I'm wondering if it is because, my sight is off?.... the tab isn't getting out of the way of the string fast enough?.... or tabs are just not for me? I just don't want to get stuck in a bad habit this new in the game....

this "Cordovan Tab" some of you have talked about looks good, looks to be one layer?.... Maybe one layer will move away from the string faster along with my fingers? ..... or maybe my fingers are not fast enough?

(sorry lots of questions, but that's what makes me a beginner :-D )
If anyone has suggestions please shoot them my way 
Thanks !!!!


----------



## Dadpays (Oct 11, 2006)

mustanggirl1975 said:


> Here is my concern, the tab seems to stay "bent" from the string, and my shots are always heading off to the right. (I'm a righty)
> 
> I'm wondering if it is because, my sight is off?.... the tab isn't getting out of the way of the string fast enough?.... or tabs are just not for me? I just don't want to get stuck in a bad habit this new in the game....
> 
> ...


----------



## Dave V (Aug 13, 2008)

I've used a Damascus glove for years. It wasn't until I was at an indoor range shooting multiple rounds did I start getting aggravated over the occasional "flyer." The Pro Shop guy thought I was plucking the string, so he gave me a hair glove to try. Straightened things right out. I figured later that the soft leather and the grooves formed were "hooking" the string. 

Now that the hair glove is showing some wear, I'm experimenting with tabs again. Based on the opinions here, I have a Cavalier Elite Cordovan on it's way. Maybe I'll cure this finger consistency thing once and for all. If not, oh well, it didn't cost much to try. Unlike release shooters I at least don't have to take out a bank loan to try something new. :wink:


----------



## Dave V (Aug 13, 2008)

Okay, I've played with my new Cavalier Elite over the weekend. I love it! After a few shots with baby powder to check for wear marks, and some trimming as they suggested on the package, this shoots and feels great! No more pinched fingers from too tight glove tips. I also like the built in "string indexing" system using the base plate as a guide. It even has a cutout for the nocking point. Very consistent string placement, shot after shot.


----------



## Kid's Pastor (Mar 11, 2005)

Neet 2 finger tab:wink:


----------



## mike hogan (Nov 22, 2007)

cavalier elite tab


----------



## Dave T (Mar 24, 2004)

My first Cavalier Elite had the Super Leather face. Second one (back-up) was the Cordovan version. Immediately ordered a replacement Cordovan face for the first one. I have a third Cordovan Elite with the spacer removed which I use for indoor shooting, strictly 3 under. I've also added the optional rubber backing between the Cordovan and the suede on all three.

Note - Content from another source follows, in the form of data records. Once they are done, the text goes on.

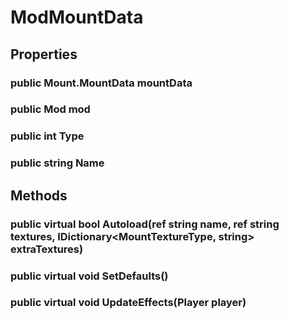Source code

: # ModMountData

## Properties

### public Mount.MountData mountData

### public Mod mod

### public int Type

### public string Name

## Methods

### public virtual bool Autoload(ref string name, ref string textures, IDictionary\<MountTextureType, string\> extraTextures)

### public virtual void SetDefaults()

### public virtual void UpdateEffects(Player player)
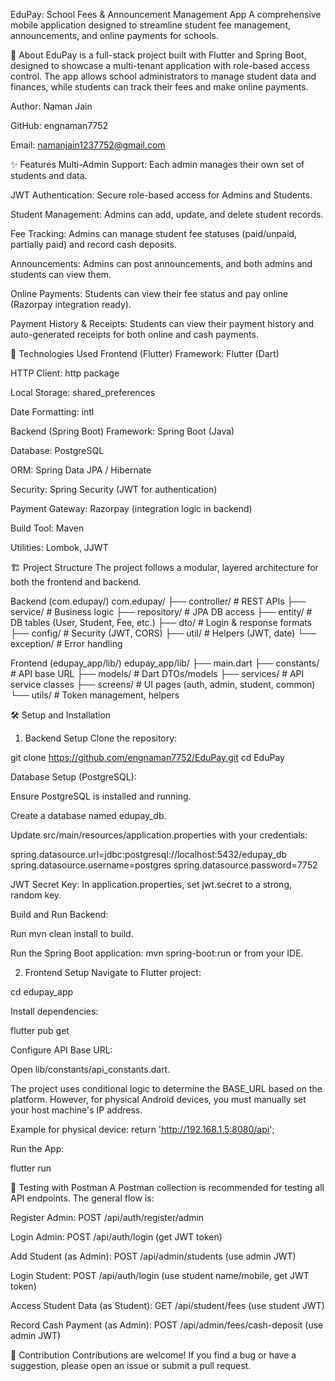 EduPay: School Fees & Announcement Management App
A comprehensive mobile application designed to streamline student fee management, announcements, and online payments for schools.

🌟 About
EduPay is a full-stack project built with Flutter and Spring Boot, designed to showcase a multi-tenant application with role-based access control. The app allows school administrators to manage student data and finances, while students can track their fees and make online payments.

Author: Naman Jain

GitHub: engnaman7752

Email: namanjain1237752@gmail.com

✨ Features
Multi-Admin Support: Each admin manages their own set of students and data.

JWT Authentication: Secure role-based access for Admins and Students.

Student Management: Admins can add, update, and delete student records.

Fee Tracking: Admins can manage student fee statuses (paid/unpaid, partially paid) and record cash deposits.

Announcements: Admins can post announcements, and both admins and students can view them.

Online Payments: Students can view their fee status and pay online (Razorpay integration ready).

Payment History & Receipts: Students can view their payment history and auto-generated receipts for both online and cash payments.

🚀 Technologies Used
Frontend (Flutter)
Framework: Flutter (Dart)

HTTP Client: http package

Local Storage: shared_preferences

Date Formatting: intl

Backend (Spring Boot)
Framework: Spring Boot (Java)

Database: PostgreSQL

ORM: Spring Data JPA / Hibernate

Security: Spring Security (JWT for authentication)

Payment Gateway: Razorpay (integration logic in backend)

Build Tool: Maven

Utilities: Lombok, JJWT

🏗️ Project Structure
The project follows a modular, layered architecture for both the frontend and backend.

Backend (com.edupay/)
com.edupay/
├── controller/       # REST APIs
├── service/          # Business logic
├── repository/       # JPA DB access
├── entity/           # DB tables (User, Student, Fee, etc.)
├── dto/              # Login & response formats
├── config/           # Security (JWT, CORS)
├── util/             # Helpers (JWT, date)
└── exception/        # Error handling

Frontend (edupay_app/lib/)
edupay_app/lib/
├── main.dart
├── constants/        # API base URL
├── models/           # Dart DTOs/models
├── services/         # API service classes
├── screens/          # UI pages (auth, admin, student, common)
└── utils/            # Token management, helpers

🛠️ Setup and Installation
1. Backend Setup
Clone the repository:

git clone https://github.com/engnaman7752/EduPay.git
cd EduPay

Database Setup (PostgreSQL):

Ensure PostgreSQL is installed and running.

Create a database named edupay_db.

Update src/main/resources/application.properties with your credentials:

spring.datasource.url=jdbc:postgresql://localhost:5432/edupay_db
spring.datasource.username=postgres
spring.datasource.password=7752

JWT Secret Key: In application.properties, set jwt.secret to a strong, random key.

Build and Run Backend:

Run mvn clean install to build.

Run the Spring Boot application: mvn spring-boot:run or from your IDE.

2. Frontend Setup
Navigate to Flutter project:

cd edupay_app

Install dependencies:

flutter pub get

Configure API Base URL:

Open lib/constants/api_constants.dart.

The project uses conditional logic to determine the BASE_URL based on the platform. However, for physical Android devices, you must manually set your host machine's IP address.

Example for physical device: return 'http://192.168.1.5:8080/api';

Run the App:

flutter run

🧪 Testing with Postman
A Postman collection is recommended for testing all API endpoints. The general flow is:

Register Admin: POST /api/auth/register/admin

Login Admin: POST /api/auth/login (get JWT token)

Add Student (as Admin): POST /api/admin/students (use admin JWT)

Login Student: POST /api/auth/login (use student name/mobile, get JWT token)

Access Student Data (as Student): GET /api/student/fees (use student JWT)

Record Cash Payment (as Admin): POST /api/admin/fees/cash-deposit (use admin JWT)

🤝 Contribution
Contributions are welcome! If you find a bug or have a suggestion, please open an issue or submit a pull request.

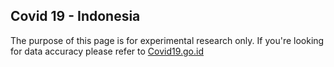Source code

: ## Covid 19 - Indonesia

The purpose of this page is for experimental research only. If you're looking for data accuracy please refer to [Covid19.go.id](https://covid19.go.id/)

This was after years of shooting Wilson tabs.

Dave


----------



## Z Barebow (Feb 11, 2008)

I use an Angel tab and love it. I shoot 3 under. I leave the spacer in place and it doesn't bother. Very slick and doesn't develop a groove.

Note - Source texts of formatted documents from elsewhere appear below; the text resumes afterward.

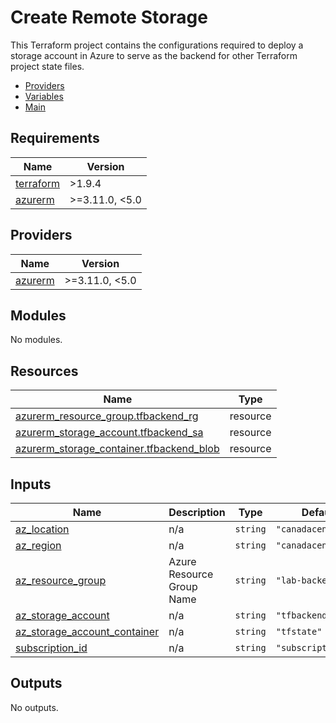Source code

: # Create Remote Storage

This Terraform project contains the configurations required to deploy a storage account in Azure to serve as the backend for other Terraform project state files.

- [Providers](./providers.tf)
- [Variables](./variables.tf)
- [Main](./main.tf)
<!-- BEGIN_TF_DOCS -->
## Requirements

| Name | Version |
|------|---------|
| <a name="requirement_terraform"></a> [terraform](#requirement\_terraform) | >1.9.4 |
| <a name="requirement_azurerm"></a> [azurerm](#requirement\_azurerm) | >=3.11.0, <5.0 |

## Providers

| Name | Version |
|------|---------|
| <a name="provider_azurerm"></a> [azurerm](#provider\_azurerm) | >=3.11.0, <5.0 |

## Modules

No modules.

## Resources

| Name | Type |
|------|------|
| [azurerm_resource_group.tfbackend_rg](https://registry.terraform.io/providers/hashicorp/azurerm/latest/docs/resources/resource_group) | resource |
| [azurerm_storage_account.tfbackend_sa](https://registry.terraform.io/providers/hashicorp/azurerm/latest/docs/resources/storage_account) | resource |
| [azurerm_storage_container.tfbackend_blob](https://registry.terraform.io/providers/hashicorp/azurerm/latest/docs/resources/storage_container) | resource |

## Inputs

| Name | Description | Type | Default | Required |
|------|-------------|------|---------|:--------:|
| <a name="input_az_location"></a> [az\_location](#input\_az\_location) | n/a | `string` | `"canadacentral"` | no |
| <a name="input_az_region"></a> [az\_region](#input\_az\_region) | n/a | `string` | `"canadacentral"` | no |
| <a name="input_az_resource_group"></a> [az\_resource\_group](#input\_az\_resource\_group) | Azure Resource Group Name | `string` | `"lab-backend-rg"` | no |
| <a name="input_az_storage_account"></a> [az\_storage\_account](#input\_az\_storage\_account) | n/a | `string` | `"tfbackendrakit"` | no |
| <a name="input_az_storage_account_container"></a> [az\_storage\_account\_container](#input\_az\_storage\_account\_container) | n/a | `string` | `"tfstate"` | no |
| <a name="input_subscription_id"></a> [subscription\_id](#input\_subscription\_id) | n/a | `string` | `"subscription_id"` | no |

## Outputs

No outputs.
<!-- END_TF_DOCS -->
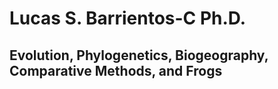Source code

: # <h1> Lucas S. Barrientos-C Ph.D.
## <h2> Evolution, Phylogenetics, Biogeography, Comparative Methods, and Frogs
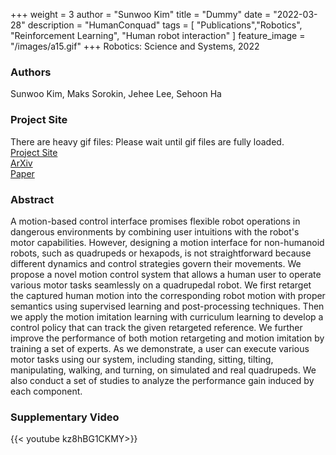 +++
weight = 3
author = "Sunwoo Kim"
title = "Dummy"
date = "2022-03-28"
description = "HumanConquad"
tags = [
    "Publications","Robotics", "Reinforcement Learning", "Human robot interaction"
]
feature_image = "/images/a15.gif"
+++
Robotics: Science and Systems, 2022
<!--more-->
### Authors
Sunwoo Kim, Maks Sorokin, Jehee Lee, Sehoon Ha

### Project Site
There are heavy gif files: Please wait until gif files are fully loaded. \
[Project Site](https://sites.google.com/view/humanconquad)  
[ArXiv](https://arxiv.org/abs/2204.13336) \
[Paper](/files/HumanConQuad.pdf)


### Abstract
A motion-based control interface promises flexible robot operations in dangerous environments by combining user intuitions with the robot's motor capabilities. However, designing a motion interface for non-humanoid robots, such as quadrupeds or hexapods, is not straightforward because different dynamics and control strategies govern their movements. We propose a novel motion control system that allows a human user to operate various motor tasks seamlessly on a quadrupedal robot. We first retarget the captured human motion into the corresponding robot motion with proper semantics using supervised learning and post-processing techniques. Then we apply the motion imitation learning with curriculum learning to develop a control policy that can track the given retargeted reference. We further improve the performance of both motion retargeting and motion imitation by training a set of experts. As we demonstrate, a user can execute various motor tasks using our system, including standing, sitting, tilting, manipulating, walking, and turning, on simulated and real quadrupeds. We also conduct a set of studies to analyze the performance gain induced by each component.

### Supplementary Video

{{< youtube kz8hBG1CKMY>}}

Shot a Damascus for years, but had issues of plucking every once in a while.


----------



## archerm3 (Jan 4, 2007)

Y'all need to check out the saunders tab...very slick, lasts for decades, unaffected by water, inexpensive, adjustable thickness for feel, finger spacer....

http://us.st12.yimg.com/us.st.yimg.com/I/yhst-47712162108723_2023_6974327


----------



## Brian Adkins (Feb 18, 2008)

I use the neet 2 finger with calf hair with 70 lb compound and 60 lb recurve,both style bows I shoot 2 under. They are 2 thin layers witch let's me feel the string position on my fingers and gives me a smooth release.


----------



## pt&bw (Sep 18, 2008)

Geesh, my glove is so old I dont even know who made it.


----------